- Location in San Joaquin County and the state of California
- Taft Mosswood Location in the United States
- Coordinates: 37°54′59″N 121°16′54″W﻿ / ﻿37.91639°N 121.28167°W
- Country: United States
- State: California
- County: San Joaquin

Government
- • Senate: Jerry McNerney (D)
- • Assembly: Rhodesia Ransom (D)
- • U. S. Congress: Josh Harder (D)

Area
- • Total: 0.479 sq mi (1.240 km^{2})
- • Land: 0.466 sq mi (1.206 km^{2})
- • Water: 0.013 sq mi (0.034 km^{2}) 2.74%

Population (2020)
- • Total: 1,636
- • Density: 3,513/sq mi (1,357/km^{2})
- Time zone: UTC-8 (PST)
- • Summer (DST): UTC-7 (PDT)
- ZIP code: 95231
- Area code: 209
- FIPS code: 06-77595

= Taft Mosswood, California =

Taft Mosswood is a census-designated place (CDP) in San Joaquin County, California, United States. The population was 1,636 at the 2020 census, up from 1,530 at the 2010 census. It comprises an unincorporated island surrounded by the City of Stockton.

==Geography==
Taft Mosswood is located at (37.916324, -121.281563).

According to the United States Census Bureau, the CDP has a total area of 0.5 sqmi, 97.26% of it land and 2.74% of it water.

==Demographics==

Taft Mosswood first appeared as a census designated place in the 2000 U.S. census.

Historical population
| Census | Pop. | Note | %± |
| 2000 | 1,388 |  | — |
| 2010 | 1,530 |  | 10.2% |
| 2020 | 1,636 |  | 6.9% |
U.S. Decennial Census 1860–1870 1880-1890 1900 1910 1920 1930 1940 1950 1960 1970 1980 1990 2000 2010

===2020 census===
As of the 2020 census, Taft Mosswood had a population of 1,636 and a population density of 3,518.3 PD/sqmi. The median age was 30.3 years. The age distribution was 32.3% under the age of 18, 10.7% aged 18 to 24, 24.1% aged 25 to 44, 21.8% aged 45 to 64, and 11.1% aged 65 or older. For every 100 females, there were 103.2 males, and for every 100 females age 18 and over, there were 105.6 males age 18 and over.

The census reported that 99.6% of the population lived in households, 0.4% lived in non-institutionalized group quarters, and no one was institutionalized. 100.0% of residents lived in urban areas, while 0.0% lived in rural areas.

There were 405 households, of which 54.1% had children under the age of 18 living in them.
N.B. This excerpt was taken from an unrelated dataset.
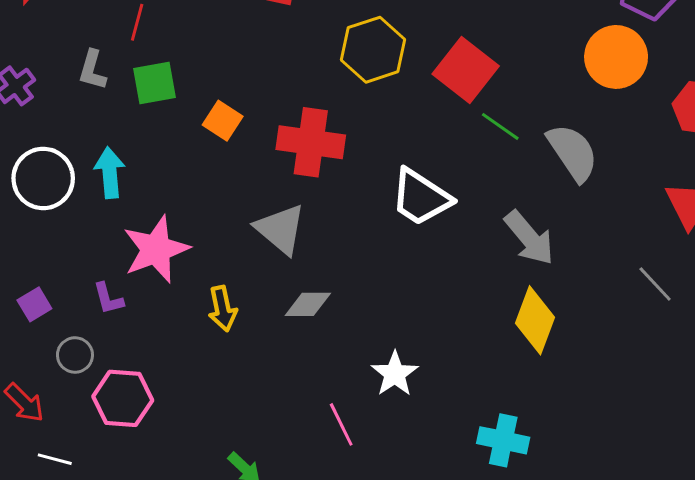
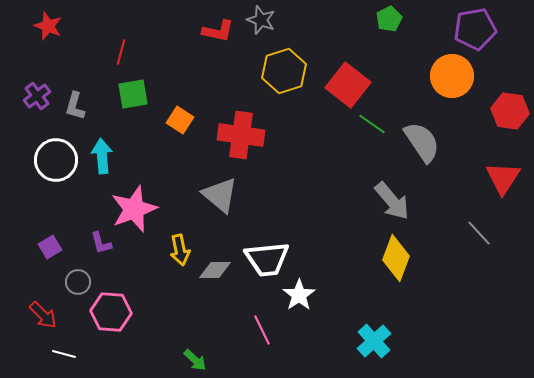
gray L-shape: (92, 70) -> (75, 106), moved
white trapezoid: (421, 197) -> (267, 259), moved, turned -39
gray diamond: (308, 304) -> (215, 270), moved
cyan cross: (503, 440) -> (374, 341), turned 36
Of all households, 46.9% were married-couple households, 10.6% were cohabiting couple households, 17.3% had a male householder with no spouse or partner present, and 25.2% had a female householder with no spouse or partner present. About 9.6% of all households were made up of individuals and 5.7% had someone living alone who was 65 years of age or older. The average household size was 4.02. There were 338 families (83.5% of all households).
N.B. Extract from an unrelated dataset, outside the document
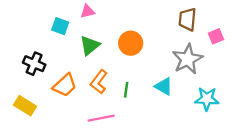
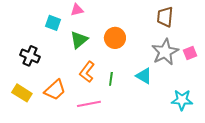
pink square: (216, 36) -> (190, 53), moved
orange trapezoid: (65, 85) -> (55, 90), moved
cyan star: (207, 99) -> (182, 100), moved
There were 427 housing units at an average density of 918.3 /mi2. Of the housing units, 5.2% were vacant. Of the occupied units, 59.3% were owner-occupied and 40.7% were occupied by renters. The homeowner vacancy rate was 1.6% and the rental vacancy rate was 1.8%.

Racial composition as of the 2020 census
| Race | Number | Percent |
|---|---|---|
| White | 221 | 13.5% |
| Black or African American | 124 | 7.6% |
| American Indian and Alaska Native | 42 | 2.6% |
| Asian | 222 | 13.6% |
| Native Hawaiian and Other Pacific Islander | 7 | 0.4% |
| Some other race | 762 | 46.6% |
| Two or more races | 258 | 15.8% |
| Hispanic or Latino (of any race) | 1,204 | 73.6% |

===2023 estimates===
In 2023, the US Census Bureau estimated that the median household income was $55,526, and the per capita income was $23,920. About 25.9% of families and 19.0% of the population were below the poverty line.